A coworker taught me to use that adverb. It allows me to say something is done, but if it’s not done I’m not wrong. There are a few odd pieces left to finish, but nothing that involves much real work. Nothing in my house is standard though, so here’s a few things that happened that are worth talking about.
The skylight shaft. I wanted to line it with antique V groove paneling like period ones were, but I missed out on the free material because I’m slow. Drywall it is. And hey, this was easier to do.
I couldn’t mark them as fast as he cuts. He didn’t even let the saw turn off in between. So these blocks went in under the stairs and let the drywall be up between the supports like so. No more stooping! Until I reach the bottom.
Then there’s the vestibule. I had this awkward gap between the door frame and the brick when the plaster came down, so to fill it I’m building the wall out and putting jamb extensions around the front door. But my walls are brick and my brick is crumbly, so there’s kinda nothing to nail anything to. You know how these things went before. I bring my dad in, we stare at it for an hour. I write a whole blog post trying to figure out what I’m doing. Then we come up with something that works and it takes a month to build. Not the Irishman. He built me these nailing flanges and framed the wall with my scrap wood and extra metal tracking lickety split!
One thing to note here: my vestibule plaster might have been restorable. About 3 square feet of the wall were coming loose and there was a big hole in the ceiling. I wanted to save it, but then I also wanted to do less work. In the end, burnout won. But I will be paneling the lower half of the wall that used to have the plastic tiles. Top half has 3/8″ drywall glued onto the original plaster, bottom half will have 3/8″ cabinet grade plywood.

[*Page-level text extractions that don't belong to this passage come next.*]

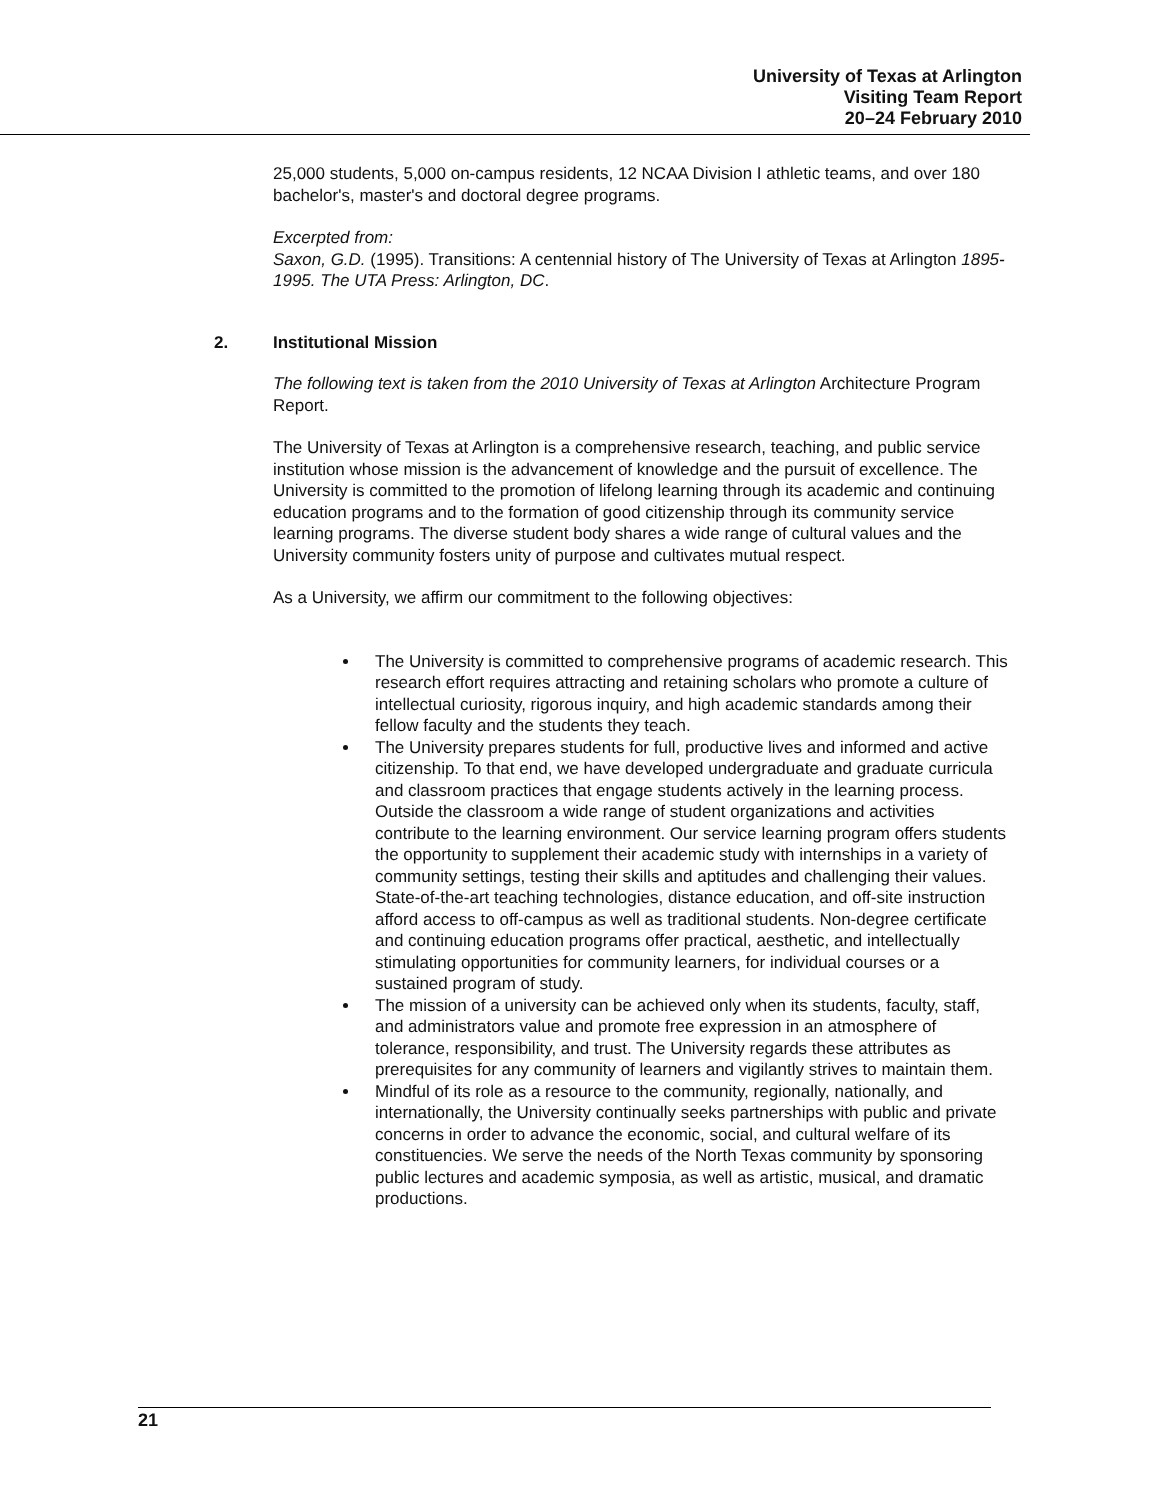University of Texas at Arlington
Visiting Team Report
20–24 February 2010
25,000 students, 5,000 on-campus residents, 12 NCAA Division I athletic teams, and over 180 bachelor's, master's and doctoral degree programs.
Excerpted from:
Saxon, G.D. (1995). Transitions: A centennial history of The University of Texas at Arlington 1895-1995. The UTA Press: Arlington, DC.
2. Institutional Mission
The following text is taken from the 2010 University of Texas at Arlington Architecture Program Report.
The University of Texas at Arlington is a comprehensive research, teaching, and public service institution whose mission is the advancement of knowledge and the pursuit of excellence. The University is committed to the promotion of lifelong learning through its academic and continuing education programs and to the formation of good citizenship through its community service learning programs. The diverse student body shares a wide range of cultural values and the University community fosters unity of purpose and cultivates mutual respect.
As a University, we affirm our commitment to the following objectives:
The University is committed to comprehensive programs of academic research. This research effort requires attracting and retaining scholars who promote a culture of intellectual curiosity, rigorous inquiry, and high academic standards among their fellow faculty and the students they teach.
The University prepares students for full, productive lives and informed and active citizenship. To that end, we have developed undergraduate and graduate curricula and classroom practices that engage students actively in the learning process. Outside the classroom a wide range of student organizations and activities contribute to the learning environment. Our service learning program offers students the opportunity to supplement their academic study with internships in a variety of community settings, testing their skills and aptitudes and challenging their values. State-of-the-art teaching technologies, distance education, and off-site instruction afford access to off-campus as well as traditional students. Non-degree certificate and continuing education programs offer practical, aesthetic, and intellectually stimulating opportunities for community learners, for individual courses or a sustained program of study.
The mission of a university can be achieved only when its students, faculty, staff, and administrators value and promote free expression in an atmosphere of tolerance, responsibility, and trust. The University regards these attributes as prerequisites for any community of learners and vigilantly strives to maintain them.
Mindful of its role as a resource to the community, regionally, nationally, and internationally, the University continually seeks partnerships with public and private concerns in order to advance the economic, social, and cultural welfare of its constituencies. We serve the needs of the North Texas community by sponsoring public lectures and academic symposia, as well as artistic, musical, and dramatic productions.
21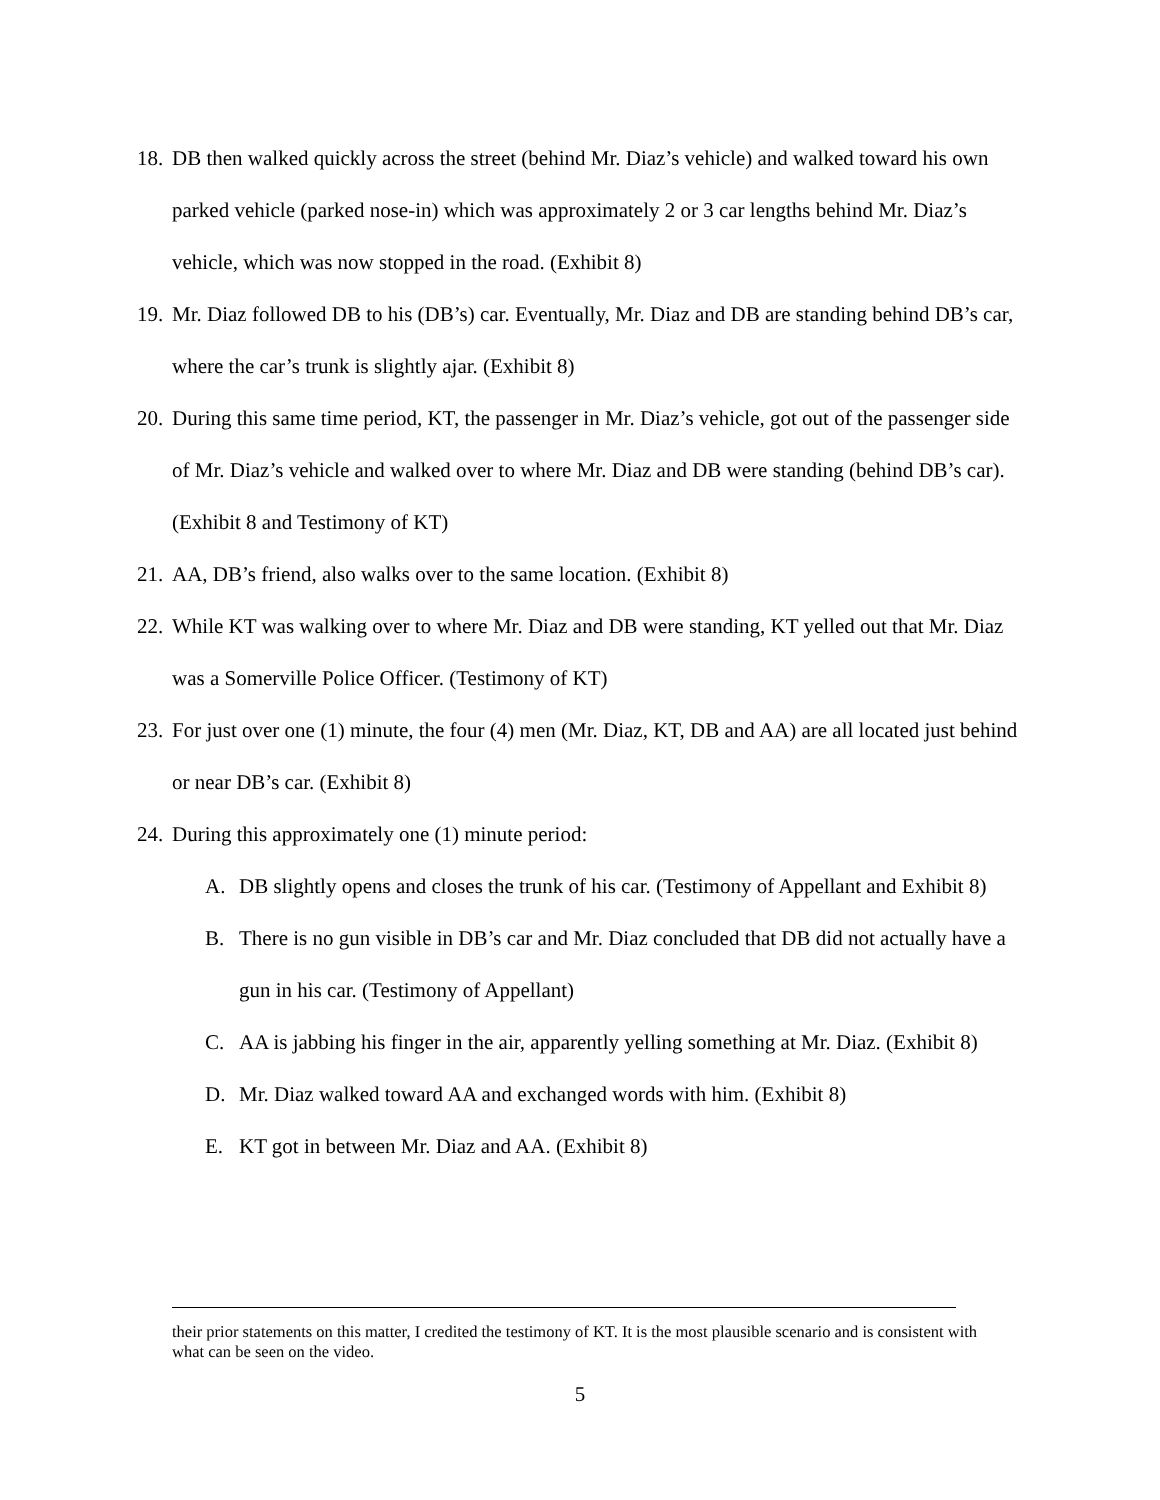18. DB then walked quickly across the street (behind Mr. Diaz’s vehicle) and walked toward his own parked vehicle (parked nose-in) which was approximately 2 or 3 car lengths behind Mr. Diaz’s vehicle, which was now stopped in the road. (Exhibit 8)
19. Mr. Diaz followed DB to his (DB’s) car. Eventually, Mr. Diaz and DB are standing behind DB’s car, where the car’s trunk is slightly ajar. (Exhibit 8)
20. During this same time period, KT, the passenger in Mr. Diaz’s vehicle, got out of the passenger side of Mr. Diaz’s vehicle and walked over to where Mr. Diaz and DB were standing (behind DB’s car). (Exhibit 8 and Testimony of KT)
21. AA, DB’s friend, also walks over to the same location. (Exhibit 8)
22. While KT was walking over to where Mr. Diaz and DB were standing, KT yelled out that Mr. Diaz was a Somerville Police Officer. (Testimony of KT)
23. For just over one (1) minute, the four (4) men (Mr. Diaz, KT, DB and AA) are all located just behind or near DB’s car. (Exhibit 8)
24. During this approximately one (1) minute period:
A. DB slightly opens and closes the trunk of his car. (Testimony of Appellant and Exhibit 8)
B. There is no gun visible in DB’s car and Mr. Diaz concluded that DB did not actually have a gun in his car. (Testimony of Appellant)
C. AA is jabbing his finger in the air, apparently yelling something at Mr. Diaz. (Exhibit 8)
D. Mr. Diaz walked toward AA and exchanged words with him. (Exhibit 8)
E. KT got in between Mr. Diaz and AA. (Exhibit 8)
their prior statements on this matter, I credited the testimony of KT. It is the most plausible scenario and is consistent with what can be seen on the video.
5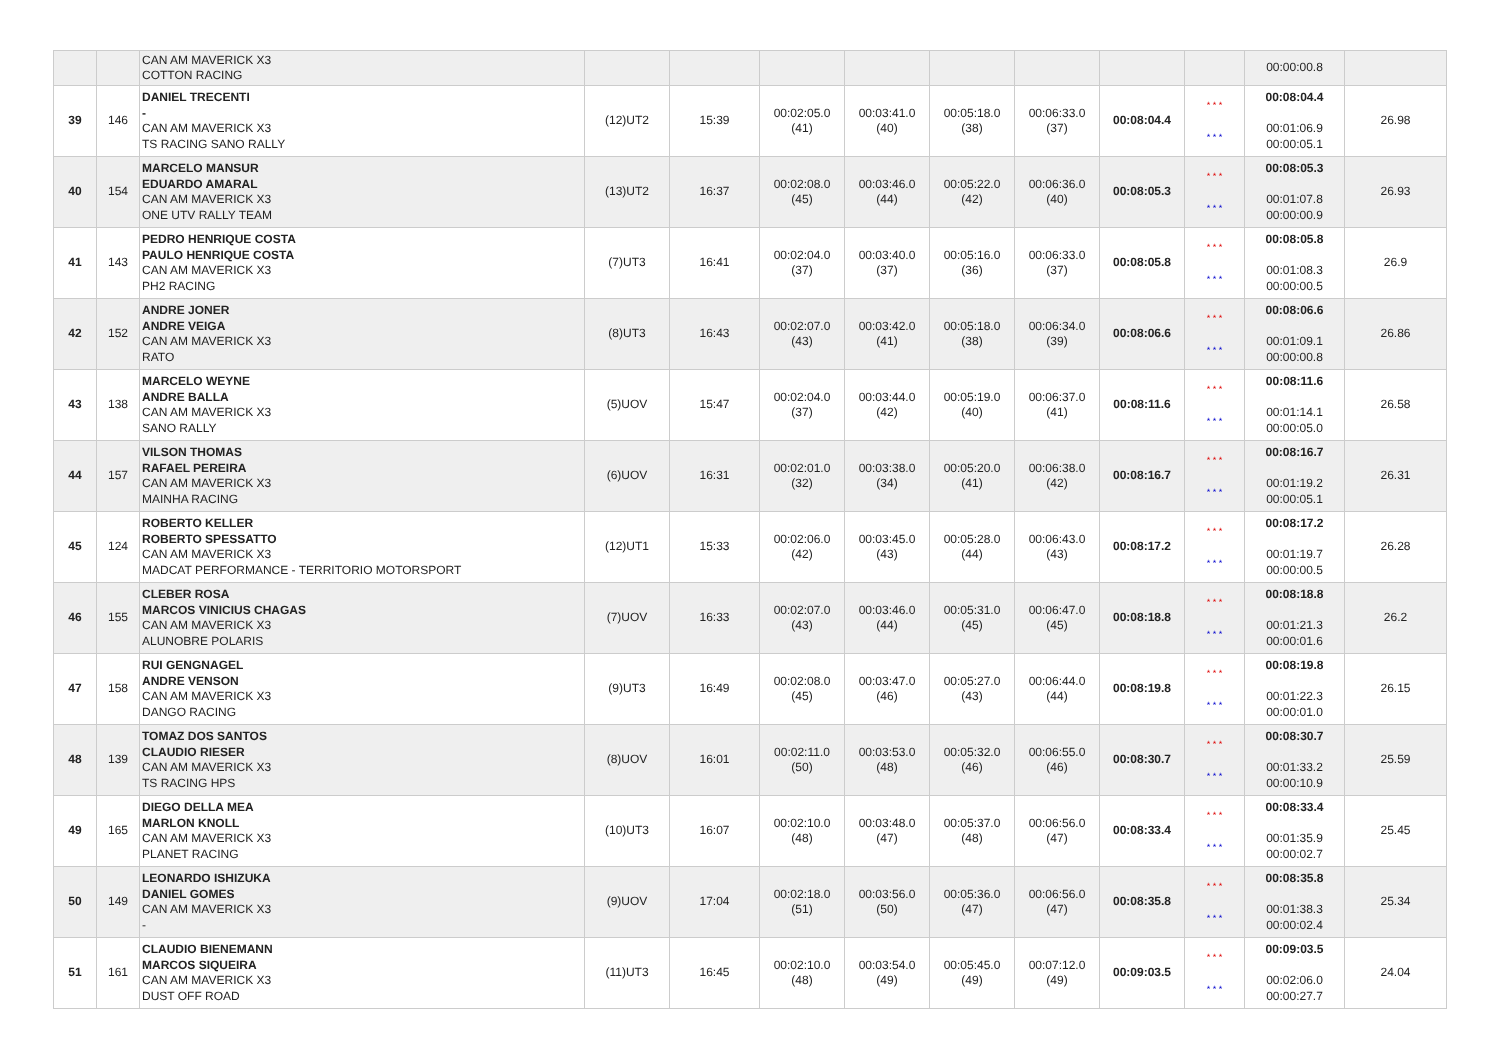| | | CAN AM MAVERICK X3 COTTON RACING | | | | | | | | | 00:00:00.8 | |
| 39 | 146 | DANIEL TRECENTI - CAN AM MAVERICK X3 TS RACING SANO RALLY | (12)UT2 | 15:39 | 00:02:05.0 (41) | 00:03:41.0 (40) | 00:05:18.0 (38) | 00:06:33.0 (37) | 00:08:04.4 | * * * * * * | 00:08:04.4 00:01:06.9 00:00:05.1 | 26.98 |
| 40 | 154 | MARCELO MANSUR EDUARDO AMARAL CAN AM MAVERICK X3 ONE UTV RALLY TEAM | (13)UT2 | 16:37 | 00:02:08.0 (45) | 00:03:46.0 (44) | 00:05:22.0 (42) | 00:06:36.0 (40) | 00:08:05.3 | * * * * * * | 00:08:05.3 00:01:07.8 00:00:00.9 | 26.93 |
| 41 | 143 | PEDRO HENRIQUE COSTA PAULO HENRIQUE COSTA CAN AM MAVERICK X3 PH2 RACING | (7)UT3 | 16:41 | 00:02:04.0 (37) | 00:03:40.0 (37) | 00:05:16.0 (36) | 00:06:33.0 (37) | 00:08:05.8 | * * * * * * | 00:08:05.8 00:01:08.3 00:00:00.5 | 26.9 |
| 42 | 152 | ANDRE JONER ANDRE VEIGA CAN AM MAVERICK X3 RATO | (8)UT3 | 16:43 | 00:02:07.0 (43) | 00:03:42.0 (41) | 00:05:18.0 (38) | 00:06:34.0 (39) | 00:08:06.6 | * * * * * * | 00:08:06.6 00:01:09.1 00:00:00.8 | 26.86 |
| 43 | 138 | MARCELO WEYNE ANDRE BALLA CAN AM MAVERICK X3 SANO RALLY | (5)UOV | 15:47 | 00:02:04.0 (37) | 00:03:44.0 (42) | 00:05:19.0 (40) | 00:06:37.0 (41) | 00:08:11.6 | * * * * * * | 00:08:11.6 00:01:14.1 00:00:05.0 | 26.58 |
| 44 | 157 | VILSON THOMAS RAFAEL PEREIRA CAN AM MAVERICK X3 MAINHA RACING | (6)UOV | 16:31 | 00:02:01.0 (32) | 00:03:38.0 (34) | 00:05:20.0 (41) | 00:06:38.0 (42) | 00:08:16.7 | * * * * * * | 00:08:16.7 00:01:19.2 00:00:05.1 | 26.31 |
| 45 | 124 | ROBERTO KELLER ROBERTO SPESSATTO CAN AM MAVERICK X3 MADCAT PERFORMANCE - TERRITORIO MOTORSPORT | (12)UT1 | 15:33 | 00:02:06.0 (42) | 00:03:45.0 (43) | 00:05:28.0 (44) | 00:06:43.0 (43) | 00:08:17.2 | * * * * * * | 00:08:17.2 00:01:19.7 00:00:00.5 | 26.28 |
| 46 | 155 | CLEBER ROSA MARCOS VINICIUS CHAGAS CAN AM MAVERICK X3 ALUNOBRE POLARIS | (7)UOV | 16:33 | 00:02:07.0 (43) | 00:03:46.0 (44) | 00:05:31.0 (45) | 00:06:47.0 (45) | 00:08:18.8 | * * * * * * | 00:08:18.8 00:01:21.3 00:00:01.6 | 26.2 |
| 47 | 158 | RUI GENGNAGEL ANDRE VENSON CAN AM MAVERICK X3 DANGO RACING | (9)UT3 | 16:49 | 00:02:08.0 (45) | 00:03:47.0 (46) | 00:05:27.0 (43) | 00:06:44.0 (44) | 00:08:19.8 | * * * * * * | 00:08:19.8 00:01:22.3 00:00:01.0 | 26.15 |
| 48 | 139 | TOMAZ DOS SANTOS CLAUDIO RIESER CAN AM MAVERICK X3 TS RACING HPS | (8)UOV | 16:01 | 00:02:11.0 (50) | 00:03:53.0 (48) | 00:05:32.0 (46) | 00:06:55.0 (46) | 00:08:30.7 | * * * * * * | 00:08:30.7 00:01:33.2 00:00:10.9 | 25.59 |
| 49 | 165 | DIEGO DELLA MEA MARLON KNOLL CAN AM MAVERICK X3 PLANET RACING | (10)UT3 | 16:07 | 00:02:10.0 (48) | 00:03:48.0 (47) | 00:05:37.0 (48) | 00:06:56.0 (47) | 00:08:33.4 | * * * * * * | 00:08:33.4 00:01:35.9 00:00:02.7 | 25.45 |
| 50 | 149 | LEONARDO ISHIZUKA DANIEL GOMES CAN AM MAVERICK X3 - | (9)UOV | 17:04 | 00:02:18.0 (51) | 00:03:56.0 (50) | 00:05:36.0 (47) | 00:06:56.0 (47) | 00:08:35.8 | * * * * * * | 00:08:35.8 00:01:38.3 00:00:02.4 | 25.34 |
| 51 | 161 | CLAUDIO BIENEMANN MARCOS SIQUEIRA CAN AM MAVERICK X3 DUST OFF ROAD | (11)UT3 | 16:45 | 00:02:10.0 (48) | 00:03:54.0 (49) | 00:05:45.0 (49) | 00:07:12.0 (49) | 00:09:03.5 | * * * * * * | 00:09:03.5 00:02:06.0 00:00:27.7 | 24.04 |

And the Irishman offered to source cedar sheeting for the upstairs hall coat closet. It wasn’t available, so up went the drywall. And this plastic access panel for the plumbing. I’m glad it’s in a closet; if it had been in the hallway I would have insisted upon doing something harder.
And the linen closet, where the plaster was really falling apart worse than anywhere. Again the drywall is glued right over it. Having the plaster underneath makes the drywall feel more solid but even on walls where the plaster was in good shape, when I bang the walls you can hear pieces of it falling. Hmm… I guess that’s now part of the house’s charm.